# TEXTE D'ÉTUDE
= = = =
Au moment où il prend le pouvoir, rien ne reste plus du rédacteur du National de 1830 et de l’auteur de l’Histoire de la Révolution : il ne reste plus qu’un conservateur effrayé de son péché de jeunesse. Car il a avoué, dans ce livre, son admiration pour la Convention, excusé et expliqué la Terreur. Il s’est même flatté d’avoir le premier parlé en détail, dans l’histoire, « des emprunts, des contributions et du papier-monnaie » et donné le « prix du pain, du savon et de la chandelle ». Ces mérites, et ils ne sont pas minces, et il avait lieu d’en être fier, il va les désavouer dans sa deuxième édition.
= = = =
# DONNÉES SOURCES
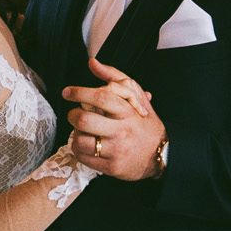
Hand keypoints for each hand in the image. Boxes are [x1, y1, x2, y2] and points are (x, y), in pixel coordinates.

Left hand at [63, 60, 164, 180]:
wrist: (162, 154)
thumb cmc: (145, 123)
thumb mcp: (136, 97)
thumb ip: (114, 77)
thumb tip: (92, 62)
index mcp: (127, 112)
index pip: (99, 98)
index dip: (79, 92)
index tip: (68, 92)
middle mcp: (121, 131)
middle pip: (84, 120)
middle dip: (72, 115)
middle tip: (74, 114)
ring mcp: (116, 151)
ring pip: (80, 141)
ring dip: (75, 134)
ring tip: (82, 131)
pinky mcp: (112, 167)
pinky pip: (84, 158)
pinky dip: (79, 150)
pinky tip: (86, 145)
= = = =
# CONSIGNE
Poursuivez le texte consacré à l'auteur de l'Histoire de la Révolution en reprenant juste après sa dernière phrase.

# RÉPONSE PRODUITE
Il vient d’entrer à l’Académie française. Partout où le mot « peuple » figure dans son récit des incidents tumultueux de la Révolution, il le remplace par celui de « populace », beaucoup plus académique. Le pas est sauté : l’homme n’est plus, qui écrivait en 1830 du cabinet Polignac : « Il faut enfermer le ministère dans la Charte comme Ugolin dans sa tour ». C’est à présent l’homme de la poigne qui ne menace du « mouvement » que lorsque, renversé du pouvoir, il aspire à diriger la « résistance ».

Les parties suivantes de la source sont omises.